The change, effective June 4, 2026, replaces the old framework with new intraday margin standards focused on real-time risk assessment.
FINRA’s amendments to Rule 4210 eliminate the “pattern day trader” designation, which previously flagged accounts executing four or more day trades within five business days. Accounts below $25,000 were subject to trading restrictions under the prior rules, introduced in 2001 following the dot-com bubble.
The update stems from FINRA’s proposal, approved by the SEC on April 14, 2026. FINRA published Regulatory Notice 26-10 on April 20, 2026, confirming the effective date of June 4, 2026, with a phase-in period ending October 20, 2027.
Brokers such as Robinhood and Webull began implementing changes immediately or shortly after the effective date, while others like Schwab planned rollouts starting June 8. The new system uses real-time margin calculations rather than trade counting.
The $25,000 requirement had been in place since 2001 to protect smaller accounts from excessive risk in margin trading. Under the old rule, flagged pattern day traders needed to maintain at least $25,000 in equity or face restrictions limiting them to three day trades in a five-day period. Cash accounts were not subject to the same PDT limits but faced settlement delays.
The change lowers the practical barrier for margin accounts, with many brokers requiring as little as $2,000 to open and trade. Day trades will no longer be tallied toward a PDT flag.
FINRA stated that the revisions aim to modernize rules while maintaining customer protections through risk-based margin requirements. Brokerages must still enforce standard margin requirements under Regulation T and their own policies.

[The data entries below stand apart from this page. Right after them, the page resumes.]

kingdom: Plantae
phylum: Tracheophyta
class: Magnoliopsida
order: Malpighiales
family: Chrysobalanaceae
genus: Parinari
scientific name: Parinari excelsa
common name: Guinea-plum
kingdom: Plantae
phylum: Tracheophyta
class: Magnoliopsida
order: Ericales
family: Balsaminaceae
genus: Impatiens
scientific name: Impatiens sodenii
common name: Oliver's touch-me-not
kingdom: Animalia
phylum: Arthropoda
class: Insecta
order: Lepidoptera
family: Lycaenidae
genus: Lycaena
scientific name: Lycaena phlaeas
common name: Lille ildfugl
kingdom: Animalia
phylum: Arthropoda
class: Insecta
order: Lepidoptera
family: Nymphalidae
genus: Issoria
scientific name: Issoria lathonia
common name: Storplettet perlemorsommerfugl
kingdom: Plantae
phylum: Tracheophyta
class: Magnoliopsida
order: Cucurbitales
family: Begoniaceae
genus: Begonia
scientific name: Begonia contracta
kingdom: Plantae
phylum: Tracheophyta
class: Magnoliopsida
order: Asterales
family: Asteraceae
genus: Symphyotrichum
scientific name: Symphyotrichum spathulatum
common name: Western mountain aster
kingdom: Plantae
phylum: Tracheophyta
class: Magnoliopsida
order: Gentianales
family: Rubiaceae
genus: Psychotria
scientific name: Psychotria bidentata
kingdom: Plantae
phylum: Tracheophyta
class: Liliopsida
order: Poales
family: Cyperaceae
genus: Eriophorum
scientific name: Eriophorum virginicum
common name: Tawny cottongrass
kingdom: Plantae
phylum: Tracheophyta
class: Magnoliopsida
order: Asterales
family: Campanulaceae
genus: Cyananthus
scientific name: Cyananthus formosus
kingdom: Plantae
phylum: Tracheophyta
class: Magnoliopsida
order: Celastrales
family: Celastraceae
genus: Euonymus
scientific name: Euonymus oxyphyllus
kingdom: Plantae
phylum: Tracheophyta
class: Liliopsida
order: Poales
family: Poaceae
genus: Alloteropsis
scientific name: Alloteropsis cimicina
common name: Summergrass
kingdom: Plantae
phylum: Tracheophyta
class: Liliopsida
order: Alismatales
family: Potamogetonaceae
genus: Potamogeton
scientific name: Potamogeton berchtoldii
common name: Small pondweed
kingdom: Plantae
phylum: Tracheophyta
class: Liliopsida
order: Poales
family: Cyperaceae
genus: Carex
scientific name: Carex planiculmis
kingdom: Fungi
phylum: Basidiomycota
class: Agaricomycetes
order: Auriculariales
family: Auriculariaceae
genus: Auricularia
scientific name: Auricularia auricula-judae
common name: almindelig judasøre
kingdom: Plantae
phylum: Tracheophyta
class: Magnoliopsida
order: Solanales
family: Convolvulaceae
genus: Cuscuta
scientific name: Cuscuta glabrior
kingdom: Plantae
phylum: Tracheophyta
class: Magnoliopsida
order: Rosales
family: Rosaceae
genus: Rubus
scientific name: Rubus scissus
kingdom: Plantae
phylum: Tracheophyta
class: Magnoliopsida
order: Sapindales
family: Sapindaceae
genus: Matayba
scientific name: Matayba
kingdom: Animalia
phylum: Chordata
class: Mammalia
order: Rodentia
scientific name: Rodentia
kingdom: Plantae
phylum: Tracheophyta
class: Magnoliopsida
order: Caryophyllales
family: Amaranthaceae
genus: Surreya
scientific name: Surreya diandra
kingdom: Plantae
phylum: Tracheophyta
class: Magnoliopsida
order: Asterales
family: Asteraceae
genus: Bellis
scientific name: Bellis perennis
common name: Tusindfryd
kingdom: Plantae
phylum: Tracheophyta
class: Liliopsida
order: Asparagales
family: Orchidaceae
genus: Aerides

Retail trading platforms saw positive market reactions following the SEC’s April 14 approval. Robinhood shares jumped 7.8% on the day of the announcement and rose more than 30% for the month of April, as investors anticipated higher trading volume from smaller accounts.
The rule had drawn criticism over the years for limiting access for newer or smaller-capital traders while allowing cash accounts more flexibility, Forbes noted. Supporters of the change argued it democratizes active trading; others cautioned that removing the equity floor could expose inexperienced traders to higher losses.
Brokers are updating systems during the phase-in window. Traders should check with their specific brokerage for exact implementation timelines and new margin policies. The core federal margin rules remain unchanged.
The original PDT framework was designed in response to heavy retail losses in the early 2000s, reported Warrior Trading. The new intraday standards shift focus from trade frequency to actual position risk.